Aller où va le marché

Dorel s'implante là où ses produits vont trouver preneur. Le développement d'une classe moyenne en Amérique du Sud l'a amené à construire une usine de sièges d'auto au Brésil pour mieux desservir ce marché en explosion.

L'entreprise a aussi réalisé une acquisition en Pologne pour mieux rejoindre les pays de l'Europe de l'Est, où là aussi l'avènement d'une classe moyenne lui assure des débouchés pour ses produits.

Martin Schwartz a donc un flair indéniable pour identifier les marchés potentiels. Il a commencé à faire fabriquer des produits en Asie au milieu des années 70, bien avant le grand mouvement de délocalisation des années 90 et 2000.

«Dans les années 80, on faisait déjà beaucoup affaire avec la Chine. On a sur place 250 employés qui encadrent nos activités. Ils s'occupent de l'assurance qualité, du respect des normes de travail chez nos sous-traitants, de l'expédition de nos produits.

«On n'a aucune usine sur place, mais il y a bien 15 000 travailleurs chinois qui travaillent pour nous chez nos fournisseurs», explique Martin Schwartz.

Malgré cette forte concentration d'activité manufacturière en Asie, Dorel exploite toujours des usines en Amérique du Nord et en Europe.

«Tous nos sièges d'auto pour l'Amérique du Nord sont fabriqués dans notre usine de l'Indiana. On y produit 6 millions de sièges par année. On a une usine de fabrication de sièges en Europe et une autre au Brésil», précise l'entrepreneur.

Outre son siège social, Montréal abrite le centre de distribution canadien de Dorel et son usine de fabrication de futons et de matelas qui dessert l'ensemble du marché nord-américain.

Tous les produits de Dorel sont distribués dans les grandes chaînes américaines, comme WalMart qui commercialise plusieurs gammes de mobilier de Dorel.

«La fabrication de meubles nous rapporte 520 millions de revenus annuels, c'est encore bon, et cette activité génère surtout plus de 120 millions de liquidités annuelles, ce qui est excellent», note Martin Schwartz.
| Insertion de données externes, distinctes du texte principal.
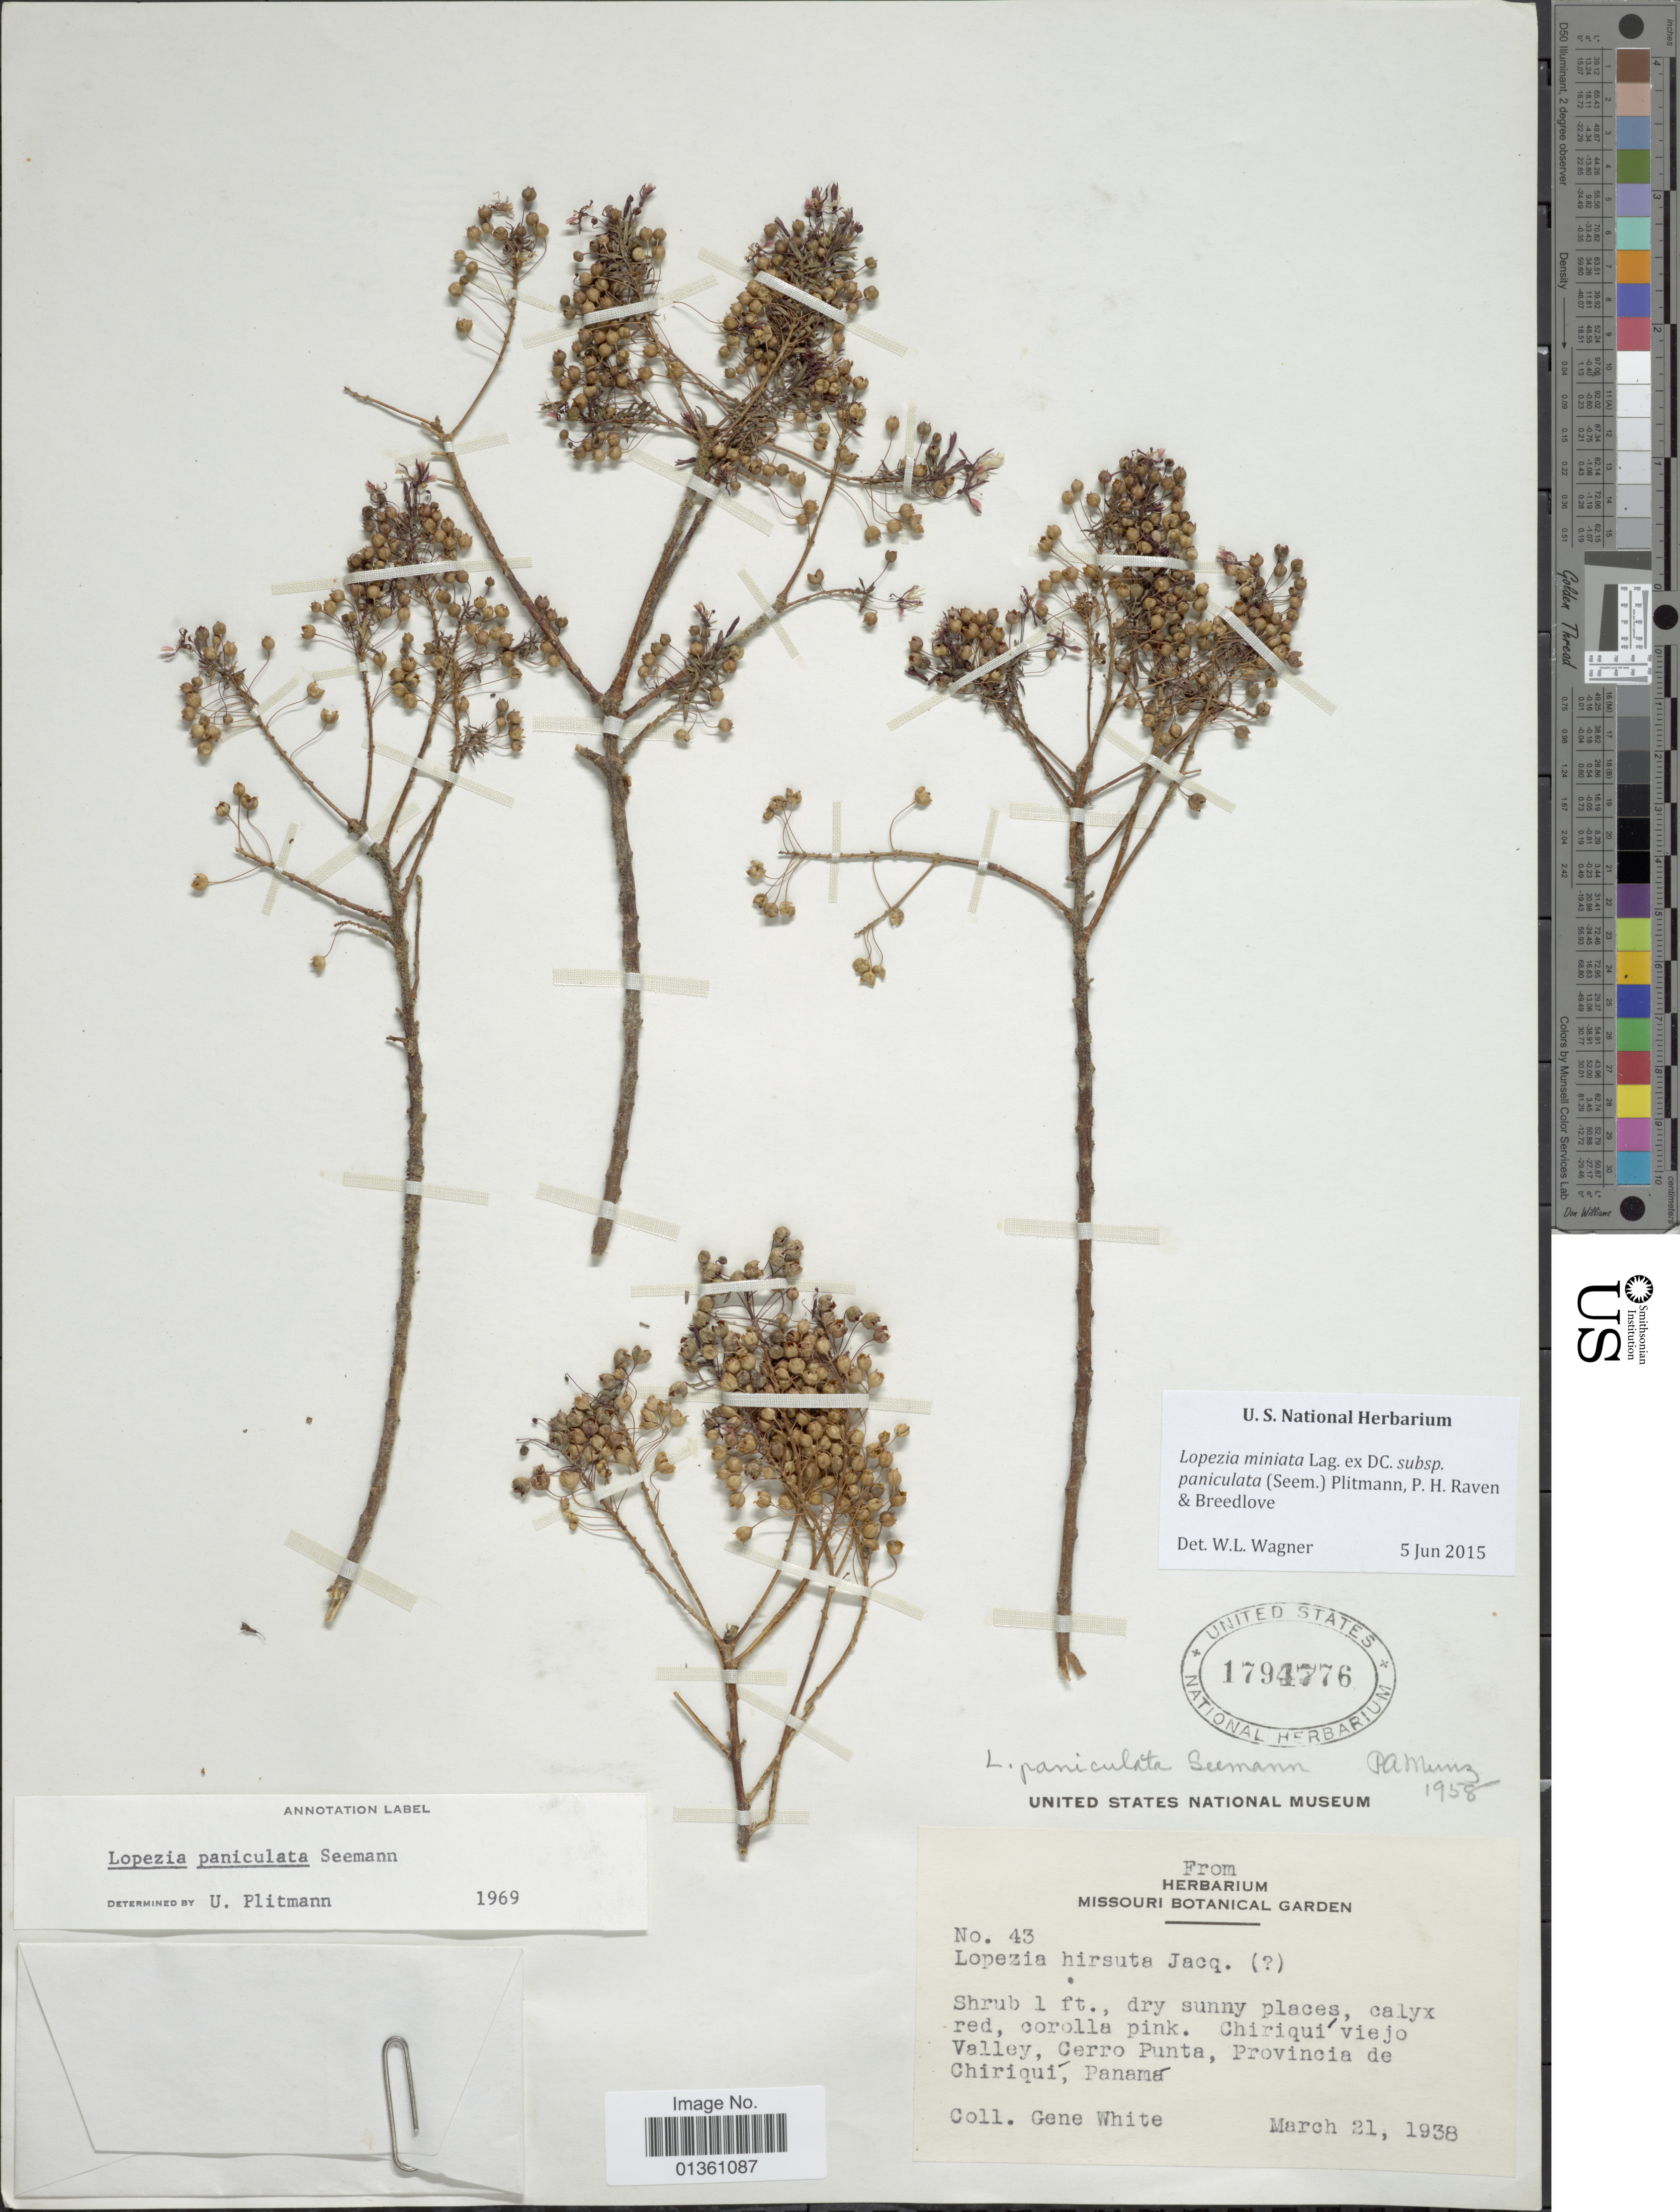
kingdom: Plantae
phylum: Tracheophyta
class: Magnoliopsida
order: Myrtales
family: Onagraceae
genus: Lopezia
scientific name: Lopezia miniata subsp. paniculata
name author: (Seem.) Plitmann et al.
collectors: G. White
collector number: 43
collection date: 1938-03-21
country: Panama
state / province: Chiriqui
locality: Cerro Punta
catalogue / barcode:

L'homme d'affaires montréalais ne sait pas ce que l'avenir réserve à Dorel. Ni lui ni ses frères n'ont d'enfants qui se sont montrés intéressés à prendre la relève de la société que son père et ses frères ont bâtie depuis 50 ans.

«Il n'y a pas beaucoup d'entreprises qui réussissent leur transfert de propriété à une troisième génération. C'est visiblement notre cas. On n'est pas à vendre et on a de solides directions dans chacune de nos trois divisions. On verra ce qui adviendra», laisse tomber l'entrepreneur.